Freeze. And he sees this. Because now that I know everything, now that I can see past the forest and finally see the trees, I remember.
In the beginning, Micah was always using my phone.
He was always so wary of my phone, reading messages, my emails, making up reasons to use my laptop.
He was always so fucking nervous those first few months.
It only stopped after I got a new phone with a new number, and then when I was given a professional email address from my publisher.
He put the settings on for anyone that wasn’t my publisher, to go straight to the spam folder where it would delete after thirty days.
God, I’m a fucking idiot.
He takes my silence as fear, but it’s not. I’m raging internally.
“Jesus, fuck, Verity, baby. I’m sorry.”
But there are no tears this time. Guilt, yes. But tears?
I’ve always wondered if you’re given a certain amount of tears each lifetime, and when you use them up, you just… don’t cry anymore? Like you want to… you just don’t even have the capacity to do so anymore? God knows I cried more than my fair share for him. For Micah. For Mama.
Or maybe I’m so broken I can’t. Maybe I simply haven’t healed enough. I stay as still as I can, even when Dean is on his knees before me, his head in my lap. My fingers itch to run through his hair.
“You left, Verity. You left me here, and all this time I stayed just hoping you'd come back for me. I didn’t live. I cruised through this life on fucking auto-pilot waiting for you to come back to me. I stayed in the dark. You have to believe me. I’m not like this.
I would never hurt you. But all that heartache you felt, or you do feel?
That ache in your stomach and your heart and your soul?
I feel it, too. I have felt it like an open wound for thirteen fucking years .
But you left. You had a whole family, and I stayed here in the dark, waiting for you.
I let life happen all around me, and I stood still through every season.

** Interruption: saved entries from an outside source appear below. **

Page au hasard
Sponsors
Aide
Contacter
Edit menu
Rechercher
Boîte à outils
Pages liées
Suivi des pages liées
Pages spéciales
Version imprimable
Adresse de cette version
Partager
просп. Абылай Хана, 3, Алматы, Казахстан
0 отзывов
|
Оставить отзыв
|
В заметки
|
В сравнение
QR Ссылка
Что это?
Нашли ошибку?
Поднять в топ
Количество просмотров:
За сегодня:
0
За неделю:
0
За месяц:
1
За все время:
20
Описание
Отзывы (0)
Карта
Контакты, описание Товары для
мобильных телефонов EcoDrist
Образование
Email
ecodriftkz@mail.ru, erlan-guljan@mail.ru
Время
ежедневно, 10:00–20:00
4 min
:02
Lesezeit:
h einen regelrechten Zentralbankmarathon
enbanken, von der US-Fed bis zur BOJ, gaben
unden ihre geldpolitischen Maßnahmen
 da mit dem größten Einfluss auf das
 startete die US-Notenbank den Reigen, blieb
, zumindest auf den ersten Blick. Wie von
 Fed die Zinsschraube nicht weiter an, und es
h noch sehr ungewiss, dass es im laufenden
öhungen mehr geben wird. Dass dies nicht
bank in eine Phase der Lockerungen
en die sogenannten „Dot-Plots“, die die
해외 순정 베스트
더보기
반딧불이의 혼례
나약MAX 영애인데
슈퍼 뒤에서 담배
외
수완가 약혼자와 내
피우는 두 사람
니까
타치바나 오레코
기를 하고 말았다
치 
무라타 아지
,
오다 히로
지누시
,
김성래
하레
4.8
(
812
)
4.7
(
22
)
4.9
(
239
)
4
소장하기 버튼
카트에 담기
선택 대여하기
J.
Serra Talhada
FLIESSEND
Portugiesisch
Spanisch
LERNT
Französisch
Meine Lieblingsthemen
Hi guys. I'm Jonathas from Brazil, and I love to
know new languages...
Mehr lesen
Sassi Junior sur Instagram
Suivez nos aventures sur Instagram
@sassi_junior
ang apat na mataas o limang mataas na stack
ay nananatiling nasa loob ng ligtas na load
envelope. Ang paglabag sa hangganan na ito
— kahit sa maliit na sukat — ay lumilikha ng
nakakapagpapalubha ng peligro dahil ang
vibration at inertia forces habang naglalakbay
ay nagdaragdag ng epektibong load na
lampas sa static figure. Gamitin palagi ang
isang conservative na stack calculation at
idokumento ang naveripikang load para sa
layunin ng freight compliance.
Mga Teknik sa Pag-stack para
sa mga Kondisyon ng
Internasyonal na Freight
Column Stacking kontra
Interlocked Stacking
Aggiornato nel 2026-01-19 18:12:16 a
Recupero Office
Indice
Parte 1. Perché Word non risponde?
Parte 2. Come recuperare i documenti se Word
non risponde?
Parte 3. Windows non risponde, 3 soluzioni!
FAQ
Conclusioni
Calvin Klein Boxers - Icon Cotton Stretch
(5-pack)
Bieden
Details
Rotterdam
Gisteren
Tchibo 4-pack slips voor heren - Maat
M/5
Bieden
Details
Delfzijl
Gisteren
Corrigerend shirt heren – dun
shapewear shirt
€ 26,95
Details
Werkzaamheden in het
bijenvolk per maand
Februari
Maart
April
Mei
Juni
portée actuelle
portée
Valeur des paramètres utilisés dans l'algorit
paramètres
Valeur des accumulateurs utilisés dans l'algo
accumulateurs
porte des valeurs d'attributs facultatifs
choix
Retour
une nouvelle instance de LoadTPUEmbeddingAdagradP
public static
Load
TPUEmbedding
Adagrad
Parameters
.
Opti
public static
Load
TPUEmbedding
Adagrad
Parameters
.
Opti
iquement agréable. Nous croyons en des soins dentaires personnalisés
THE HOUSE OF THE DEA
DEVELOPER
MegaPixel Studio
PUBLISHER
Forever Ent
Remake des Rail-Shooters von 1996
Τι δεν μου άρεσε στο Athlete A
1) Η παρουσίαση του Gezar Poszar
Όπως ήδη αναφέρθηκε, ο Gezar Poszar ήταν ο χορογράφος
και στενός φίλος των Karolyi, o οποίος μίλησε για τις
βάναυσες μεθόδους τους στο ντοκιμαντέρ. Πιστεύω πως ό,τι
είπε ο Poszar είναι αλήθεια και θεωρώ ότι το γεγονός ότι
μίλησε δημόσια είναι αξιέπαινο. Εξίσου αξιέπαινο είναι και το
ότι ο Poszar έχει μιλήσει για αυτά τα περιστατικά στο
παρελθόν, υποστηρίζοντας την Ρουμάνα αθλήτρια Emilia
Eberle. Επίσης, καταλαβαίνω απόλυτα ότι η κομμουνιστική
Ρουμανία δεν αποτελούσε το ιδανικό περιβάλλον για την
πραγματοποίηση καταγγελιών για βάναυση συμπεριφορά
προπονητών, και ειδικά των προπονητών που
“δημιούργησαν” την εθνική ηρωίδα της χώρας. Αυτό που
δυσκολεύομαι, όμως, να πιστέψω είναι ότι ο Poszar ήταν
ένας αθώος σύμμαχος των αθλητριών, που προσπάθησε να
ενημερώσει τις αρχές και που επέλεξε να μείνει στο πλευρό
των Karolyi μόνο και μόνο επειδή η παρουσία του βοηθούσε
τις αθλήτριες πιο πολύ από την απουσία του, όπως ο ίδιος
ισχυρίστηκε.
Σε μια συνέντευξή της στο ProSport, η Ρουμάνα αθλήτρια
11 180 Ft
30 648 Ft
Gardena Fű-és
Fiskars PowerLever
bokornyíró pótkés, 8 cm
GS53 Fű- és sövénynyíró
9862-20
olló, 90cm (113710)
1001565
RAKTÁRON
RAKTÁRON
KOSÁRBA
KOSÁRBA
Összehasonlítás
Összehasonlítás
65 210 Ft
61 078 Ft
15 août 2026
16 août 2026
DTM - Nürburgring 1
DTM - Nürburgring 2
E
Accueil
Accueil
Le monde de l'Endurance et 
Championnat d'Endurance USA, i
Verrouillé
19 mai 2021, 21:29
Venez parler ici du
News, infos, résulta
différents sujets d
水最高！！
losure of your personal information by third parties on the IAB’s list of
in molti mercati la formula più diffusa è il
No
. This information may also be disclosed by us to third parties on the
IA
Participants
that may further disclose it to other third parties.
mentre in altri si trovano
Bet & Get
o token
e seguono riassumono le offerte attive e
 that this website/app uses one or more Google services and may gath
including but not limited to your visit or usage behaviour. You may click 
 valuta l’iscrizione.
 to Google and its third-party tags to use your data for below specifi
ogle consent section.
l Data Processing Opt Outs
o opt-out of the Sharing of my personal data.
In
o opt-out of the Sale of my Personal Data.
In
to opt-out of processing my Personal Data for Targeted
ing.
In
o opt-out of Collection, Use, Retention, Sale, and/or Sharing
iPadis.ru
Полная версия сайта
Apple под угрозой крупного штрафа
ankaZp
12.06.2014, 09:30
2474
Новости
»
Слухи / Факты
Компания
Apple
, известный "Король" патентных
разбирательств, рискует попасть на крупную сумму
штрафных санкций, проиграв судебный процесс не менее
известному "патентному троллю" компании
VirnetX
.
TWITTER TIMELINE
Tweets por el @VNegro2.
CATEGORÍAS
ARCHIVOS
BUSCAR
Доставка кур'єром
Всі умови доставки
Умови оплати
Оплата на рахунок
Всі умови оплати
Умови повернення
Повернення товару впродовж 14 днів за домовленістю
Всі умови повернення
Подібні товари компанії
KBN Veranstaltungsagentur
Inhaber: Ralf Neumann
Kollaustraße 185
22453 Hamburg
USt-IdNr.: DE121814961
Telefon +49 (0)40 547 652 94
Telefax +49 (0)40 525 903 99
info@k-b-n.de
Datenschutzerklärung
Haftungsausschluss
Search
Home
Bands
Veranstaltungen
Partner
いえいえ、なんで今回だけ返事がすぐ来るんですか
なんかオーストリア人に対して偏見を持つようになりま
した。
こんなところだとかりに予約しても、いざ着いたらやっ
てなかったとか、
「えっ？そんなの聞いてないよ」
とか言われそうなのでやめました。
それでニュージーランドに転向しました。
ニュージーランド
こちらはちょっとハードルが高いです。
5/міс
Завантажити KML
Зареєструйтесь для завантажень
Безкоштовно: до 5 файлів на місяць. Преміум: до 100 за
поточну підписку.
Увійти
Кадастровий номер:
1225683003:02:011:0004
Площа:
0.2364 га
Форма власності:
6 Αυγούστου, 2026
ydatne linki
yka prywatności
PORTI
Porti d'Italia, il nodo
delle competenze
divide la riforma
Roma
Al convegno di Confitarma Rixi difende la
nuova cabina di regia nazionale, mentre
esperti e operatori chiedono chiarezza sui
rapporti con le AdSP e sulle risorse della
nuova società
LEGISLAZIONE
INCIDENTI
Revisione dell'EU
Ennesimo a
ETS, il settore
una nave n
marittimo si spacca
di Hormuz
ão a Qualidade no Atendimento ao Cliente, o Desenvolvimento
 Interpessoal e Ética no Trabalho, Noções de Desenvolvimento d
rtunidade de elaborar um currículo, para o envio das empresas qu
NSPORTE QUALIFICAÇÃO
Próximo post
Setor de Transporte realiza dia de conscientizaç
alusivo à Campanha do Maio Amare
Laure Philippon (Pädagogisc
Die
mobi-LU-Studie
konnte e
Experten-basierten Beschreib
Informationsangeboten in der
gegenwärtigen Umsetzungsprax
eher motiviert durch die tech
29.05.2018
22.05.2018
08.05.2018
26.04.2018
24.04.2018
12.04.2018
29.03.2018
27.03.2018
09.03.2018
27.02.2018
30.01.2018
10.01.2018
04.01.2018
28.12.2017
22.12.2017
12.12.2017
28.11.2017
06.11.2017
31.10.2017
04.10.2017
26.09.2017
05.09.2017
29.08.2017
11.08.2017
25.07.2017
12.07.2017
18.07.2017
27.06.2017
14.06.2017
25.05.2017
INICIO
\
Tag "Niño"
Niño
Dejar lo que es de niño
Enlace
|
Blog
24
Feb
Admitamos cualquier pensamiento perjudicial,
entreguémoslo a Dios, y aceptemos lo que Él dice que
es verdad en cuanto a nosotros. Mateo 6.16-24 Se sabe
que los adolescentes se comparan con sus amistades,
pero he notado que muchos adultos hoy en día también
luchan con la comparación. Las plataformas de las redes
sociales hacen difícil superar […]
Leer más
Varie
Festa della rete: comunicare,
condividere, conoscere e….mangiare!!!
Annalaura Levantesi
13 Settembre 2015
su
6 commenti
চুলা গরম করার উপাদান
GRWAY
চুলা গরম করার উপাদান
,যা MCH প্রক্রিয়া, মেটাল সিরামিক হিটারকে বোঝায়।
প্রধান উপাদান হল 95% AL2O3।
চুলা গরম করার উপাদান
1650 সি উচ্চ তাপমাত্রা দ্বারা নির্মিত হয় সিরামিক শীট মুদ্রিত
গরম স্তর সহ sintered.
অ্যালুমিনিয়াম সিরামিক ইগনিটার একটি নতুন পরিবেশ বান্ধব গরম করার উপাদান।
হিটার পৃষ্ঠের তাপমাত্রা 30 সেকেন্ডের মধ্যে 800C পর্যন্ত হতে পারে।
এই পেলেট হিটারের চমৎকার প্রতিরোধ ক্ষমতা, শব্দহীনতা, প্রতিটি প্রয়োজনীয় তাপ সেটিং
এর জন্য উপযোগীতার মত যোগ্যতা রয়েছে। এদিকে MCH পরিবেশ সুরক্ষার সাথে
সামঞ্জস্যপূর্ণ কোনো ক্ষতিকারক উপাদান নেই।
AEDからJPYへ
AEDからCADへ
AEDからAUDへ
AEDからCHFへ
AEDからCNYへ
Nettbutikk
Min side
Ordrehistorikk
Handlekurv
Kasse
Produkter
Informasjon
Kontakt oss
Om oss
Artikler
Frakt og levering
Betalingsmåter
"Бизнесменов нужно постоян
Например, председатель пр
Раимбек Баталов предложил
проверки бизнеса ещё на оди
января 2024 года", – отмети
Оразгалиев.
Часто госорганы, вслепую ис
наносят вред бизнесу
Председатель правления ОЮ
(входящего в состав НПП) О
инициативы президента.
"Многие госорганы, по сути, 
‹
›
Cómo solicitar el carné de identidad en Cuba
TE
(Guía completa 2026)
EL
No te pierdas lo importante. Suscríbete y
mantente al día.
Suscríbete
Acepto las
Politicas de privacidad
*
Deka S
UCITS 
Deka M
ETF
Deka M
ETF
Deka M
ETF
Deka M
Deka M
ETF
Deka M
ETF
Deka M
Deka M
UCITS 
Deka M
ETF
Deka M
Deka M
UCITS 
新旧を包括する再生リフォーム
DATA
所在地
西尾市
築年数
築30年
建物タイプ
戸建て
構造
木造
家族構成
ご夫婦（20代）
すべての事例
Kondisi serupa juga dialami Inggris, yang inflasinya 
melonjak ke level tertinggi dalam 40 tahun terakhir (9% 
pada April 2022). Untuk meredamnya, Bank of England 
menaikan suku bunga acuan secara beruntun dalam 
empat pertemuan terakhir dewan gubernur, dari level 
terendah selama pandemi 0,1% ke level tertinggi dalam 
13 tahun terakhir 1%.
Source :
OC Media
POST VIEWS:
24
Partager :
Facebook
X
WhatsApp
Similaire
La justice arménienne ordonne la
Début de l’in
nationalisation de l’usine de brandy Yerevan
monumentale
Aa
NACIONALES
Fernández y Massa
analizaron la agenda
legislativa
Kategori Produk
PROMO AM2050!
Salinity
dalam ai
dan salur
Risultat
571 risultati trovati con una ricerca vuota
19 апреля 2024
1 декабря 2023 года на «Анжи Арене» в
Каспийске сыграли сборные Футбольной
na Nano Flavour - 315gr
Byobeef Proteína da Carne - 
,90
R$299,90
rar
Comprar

You left, and you raised my daughter… with him, and you didn’t tell me.
You didn’t reach out. You never came home…
I missed years . I missed a whole decade and more. I’m allowed to be angry.”
“I…m not very hungry anymore.” I choke out on a dry breath. But he’s right. He has every reason to be angry.
He shakes his head, dark hair falling to the side, crystalline eyes closing. “Okay. I’ll go.” He sighs, defeated, standing up, which is the opposite of what I want him to do, and yet I don’t say it. Why can’t I say it?
“But Verity, it’s… I just want to make it very clear; it’s not even you I’m angry at. It’s him.”
“He’s dead .” I shake my head, but I'm angry at Micah, too. For so many things.
“If I had known what he was taking with him – my future- I would’ve killed him myself before you ever stepped foot out of Adelaide.” He leaves with that. The screen door shutting behind him.
And still, no tears.
But I can’t let him go.
He and I are bound.
Today, tomorrow, he’s right. We’re forever. And maybe I’m crazy too, for falling in love with the boy with blue eyes and freckles when I was eight, and then sixteen, and then eighteen, and even now. Because I am meant to fall for him, over and over again – in this life, in the next, we’re eternal.
Denying it does nothing but hurt the other, and I’m done trying to fight it.
So tired of holding back.
So tired of being numb.
I’m so tired of living this life without him.
So I go after him, my steps weak, legs wobbly, heart thumping against my ribcage, but I know if I let him leave now, I know if he goes, we won’t fix this. And that’s the last thing I want.
So I chase after the man I loved before, now, forever with nothing but my heart on my sleeves, ready to make a fool of myself, because in the end, I know I didn't come back for a wedding. I didn’t come back to flip this house and sell it, not really.
I came back for the boy who stole my heart and never gave it back.